Devdutt Pattanaik introduced by Amita Tripathi
By Rushati Mukherjee, Official ZEE Jaipur Literature Festival Blogger
Like a master storyteller, Devdutt Pattanaik illustrates his arguments with ornamental stories but explains them with pin-point precision. His mischievous references to contemporary issues make the crowd laugh, and his laughter makes them laugh harder. At a jam-packed session, he answered questions about his upcoming book, Olympus: An Indian Retelling of the Greek Myths, such as, are there similarities between the stories of Krishna and Hercules? How does the story of the Trojan horse make an appearance in Jain tradition? Most importantly, how do the Greek myths and the Hindu myths differ from each other?
Many of the Greek myths share ‘superficial similarities’ with Hindu myths, observed Pattanaik. The Trojan War in Homer’s Iliad was fought by a king to bring back his queen, as was the war in Ramayana. Hercules fought a lion and defeated a many-headed snake, as did Krishna. The story of Achilles’s flawed immortality, transferred to him by his mother, cannot help but remind us of Gandhari’s attempt to protect Duryodhana in the Mahabharata. But on closer inspection, the disparities are more profound.
The most significant mistake made by people comparing these myths, explained Pattanaik, is to ignore the enormous differences in the fundamental narrative structures of stories in Ancient India and Ancient Greece. Greek stories have a strict, definite arc; there is always a beginning, middle, and an end. Contrastingly, Hindu mythology is much more fluid. Every Hindu myth is a continuation of a larger story that spans far beyond its protagonists. This difference is due to the very different ways in which these cultures engaged with the concept of destiny.
The Greek way of life was to try and impose control over what seemed to be uncontrollable, explained Pattanaik. On the other hand, every Hindu story ultimately leads back to the concept of the sanatan (‘that which continues forever’). The Greek world is fixed and limited. The Hindu world, on the other hand, has no beginning and no end. ‘What we think is chaos is just order beyond our understanding,’ said Pattanaik.
The purpose of life, as conceptualised by each culture, is thus divergent. In the Greek way of thought, the idea of becoming extraordinary is emphasised. One is constantly being evaluated, even after death. ‘The whole of modern life is based on Greek mythology,’ said Pattanaik. ‘We are being continuously measured and judged.’
On the other hand, the Hindu God is not a judge. Instead, he is more of an accountant. The idea of karma involves the idea of debt: for all your achievements, you owe a debt that will eventually have to be repaid. The purpose of life in Hindu thought is therefore to become debt-free.

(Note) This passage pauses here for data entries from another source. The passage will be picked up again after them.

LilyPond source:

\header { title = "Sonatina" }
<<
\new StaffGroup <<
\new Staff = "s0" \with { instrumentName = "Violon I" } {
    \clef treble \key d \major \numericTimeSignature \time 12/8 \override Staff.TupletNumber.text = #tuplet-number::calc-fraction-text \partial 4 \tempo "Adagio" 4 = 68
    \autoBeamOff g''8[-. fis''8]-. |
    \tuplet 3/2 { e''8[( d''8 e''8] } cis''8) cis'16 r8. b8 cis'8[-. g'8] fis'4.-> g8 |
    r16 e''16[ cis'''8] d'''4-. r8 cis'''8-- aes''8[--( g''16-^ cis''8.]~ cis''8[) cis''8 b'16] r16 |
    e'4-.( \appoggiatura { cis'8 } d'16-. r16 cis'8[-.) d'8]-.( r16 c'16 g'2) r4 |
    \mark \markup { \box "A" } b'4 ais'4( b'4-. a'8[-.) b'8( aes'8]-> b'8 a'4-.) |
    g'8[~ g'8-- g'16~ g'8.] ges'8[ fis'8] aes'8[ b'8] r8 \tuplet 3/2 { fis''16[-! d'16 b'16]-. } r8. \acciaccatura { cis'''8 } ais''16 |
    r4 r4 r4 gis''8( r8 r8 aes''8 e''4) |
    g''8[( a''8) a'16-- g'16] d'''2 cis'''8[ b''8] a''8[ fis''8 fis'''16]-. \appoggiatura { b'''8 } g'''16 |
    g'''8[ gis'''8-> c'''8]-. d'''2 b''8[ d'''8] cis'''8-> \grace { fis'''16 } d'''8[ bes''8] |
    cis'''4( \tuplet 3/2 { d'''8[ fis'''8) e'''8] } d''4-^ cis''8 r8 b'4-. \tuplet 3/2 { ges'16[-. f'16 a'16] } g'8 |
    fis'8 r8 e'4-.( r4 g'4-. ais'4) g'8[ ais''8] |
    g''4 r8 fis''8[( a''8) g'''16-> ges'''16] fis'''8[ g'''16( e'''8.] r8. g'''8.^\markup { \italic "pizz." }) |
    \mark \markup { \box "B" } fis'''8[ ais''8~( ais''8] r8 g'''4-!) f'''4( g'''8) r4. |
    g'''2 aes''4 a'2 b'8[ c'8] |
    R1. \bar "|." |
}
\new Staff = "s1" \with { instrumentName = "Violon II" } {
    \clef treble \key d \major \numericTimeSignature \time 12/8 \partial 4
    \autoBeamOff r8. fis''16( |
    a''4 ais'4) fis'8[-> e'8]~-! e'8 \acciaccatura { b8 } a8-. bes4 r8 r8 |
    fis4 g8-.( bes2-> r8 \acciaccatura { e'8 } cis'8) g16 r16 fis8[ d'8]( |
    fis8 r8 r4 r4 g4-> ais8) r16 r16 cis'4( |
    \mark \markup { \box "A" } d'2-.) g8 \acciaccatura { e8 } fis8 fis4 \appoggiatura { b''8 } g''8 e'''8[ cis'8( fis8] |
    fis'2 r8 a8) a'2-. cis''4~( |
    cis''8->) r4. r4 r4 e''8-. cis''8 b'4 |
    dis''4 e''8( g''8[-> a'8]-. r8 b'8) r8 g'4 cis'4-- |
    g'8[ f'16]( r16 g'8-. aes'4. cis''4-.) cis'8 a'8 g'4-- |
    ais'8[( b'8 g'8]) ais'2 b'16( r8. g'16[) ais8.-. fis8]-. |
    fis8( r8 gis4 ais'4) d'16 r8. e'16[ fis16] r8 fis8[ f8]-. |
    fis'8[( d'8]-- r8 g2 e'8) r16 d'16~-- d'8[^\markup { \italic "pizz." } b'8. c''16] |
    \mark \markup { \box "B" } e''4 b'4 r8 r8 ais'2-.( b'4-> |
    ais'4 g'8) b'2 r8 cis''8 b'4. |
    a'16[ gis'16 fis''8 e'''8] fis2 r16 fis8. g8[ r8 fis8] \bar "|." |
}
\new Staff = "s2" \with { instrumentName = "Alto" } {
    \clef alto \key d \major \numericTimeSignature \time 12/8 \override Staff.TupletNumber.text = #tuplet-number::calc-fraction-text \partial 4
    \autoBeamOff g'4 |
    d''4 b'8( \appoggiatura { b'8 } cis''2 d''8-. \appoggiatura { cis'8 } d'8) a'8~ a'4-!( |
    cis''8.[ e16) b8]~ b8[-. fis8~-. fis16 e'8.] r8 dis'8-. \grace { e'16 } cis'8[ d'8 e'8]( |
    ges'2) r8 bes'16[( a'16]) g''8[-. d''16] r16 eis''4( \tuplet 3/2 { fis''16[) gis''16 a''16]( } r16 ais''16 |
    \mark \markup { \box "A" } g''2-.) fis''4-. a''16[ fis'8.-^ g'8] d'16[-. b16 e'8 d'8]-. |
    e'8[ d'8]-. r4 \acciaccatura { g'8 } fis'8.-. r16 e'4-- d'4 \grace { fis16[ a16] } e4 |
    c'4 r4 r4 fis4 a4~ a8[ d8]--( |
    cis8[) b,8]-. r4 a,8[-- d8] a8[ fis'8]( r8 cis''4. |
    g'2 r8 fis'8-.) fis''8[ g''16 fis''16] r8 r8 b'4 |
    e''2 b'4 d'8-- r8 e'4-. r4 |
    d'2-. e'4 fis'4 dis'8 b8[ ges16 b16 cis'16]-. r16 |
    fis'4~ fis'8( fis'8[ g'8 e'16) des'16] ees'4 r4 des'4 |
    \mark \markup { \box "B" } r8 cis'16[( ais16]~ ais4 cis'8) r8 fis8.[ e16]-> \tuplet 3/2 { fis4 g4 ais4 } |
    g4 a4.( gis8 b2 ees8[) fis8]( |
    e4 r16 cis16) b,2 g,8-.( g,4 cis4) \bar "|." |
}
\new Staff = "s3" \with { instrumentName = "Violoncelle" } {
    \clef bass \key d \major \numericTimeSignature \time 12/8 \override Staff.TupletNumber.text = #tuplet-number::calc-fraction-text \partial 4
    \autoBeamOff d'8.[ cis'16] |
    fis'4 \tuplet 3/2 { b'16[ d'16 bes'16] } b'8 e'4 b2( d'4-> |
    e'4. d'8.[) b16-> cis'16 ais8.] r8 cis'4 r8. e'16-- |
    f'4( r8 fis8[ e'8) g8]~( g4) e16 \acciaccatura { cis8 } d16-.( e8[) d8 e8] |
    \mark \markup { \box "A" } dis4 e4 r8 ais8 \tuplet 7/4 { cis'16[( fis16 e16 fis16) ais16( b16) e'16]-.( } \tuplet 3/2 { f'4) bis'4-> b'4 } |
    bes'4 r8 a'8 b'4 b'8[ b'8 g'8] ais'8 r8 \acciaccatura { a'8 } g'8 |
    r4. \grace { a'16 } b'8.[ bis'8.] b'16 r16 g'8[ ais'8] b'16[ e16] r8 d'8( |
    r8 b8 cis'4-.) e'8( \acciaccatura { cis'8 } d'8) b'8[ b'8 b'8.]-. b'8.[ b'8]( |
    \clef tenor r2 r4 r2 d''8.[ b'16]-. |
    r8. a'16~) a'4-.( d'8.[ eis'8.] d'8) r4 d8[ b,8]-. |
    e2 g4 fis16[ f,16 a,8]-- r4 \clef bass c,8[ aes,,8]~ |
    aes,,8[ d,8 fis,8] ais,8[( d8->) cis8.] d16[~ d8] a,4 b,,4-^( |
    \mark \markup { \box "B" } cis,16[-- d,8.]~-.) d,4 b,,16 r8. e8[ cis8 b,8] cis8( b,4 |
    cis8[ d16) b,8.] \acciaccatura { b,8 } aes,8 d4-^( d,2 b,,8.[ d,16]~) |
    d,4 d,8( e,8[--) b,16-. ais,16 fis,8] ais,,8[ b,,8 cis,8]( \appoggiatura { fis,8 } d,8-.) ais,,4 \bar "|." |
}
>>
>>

There was nearly 200 years of close contact between Ancient Indian and Ancient Greek culture. Constant cultural exchange is thus entirely possible. However, it is not advisable to compare their literature by parameters established by only one of them. ‘These myths exist in completely different ways of imagination,’ explained Pattanaik. In the present-day ‘global village’, a one-way conversation is taking place in which the Hindu myths are being subsumed into a mode of storytelling completely antithetical to their purpose.
The solution to this state of misunderstanding lies in more engaged discourse, said Pattanaik. It is only through debate that the two cultures will understand each other. To sum up his point, he provided a nifty example. ‘When the denominator of your life is infinity, the value of your achievement is zero,’ he said. ‘One day, your body will let you go and you will watch the world carry on without you. This realisation, in Greek culture, forms the epiphany of tragedy. In Hindu thought, it is considered the moment of wisdom.’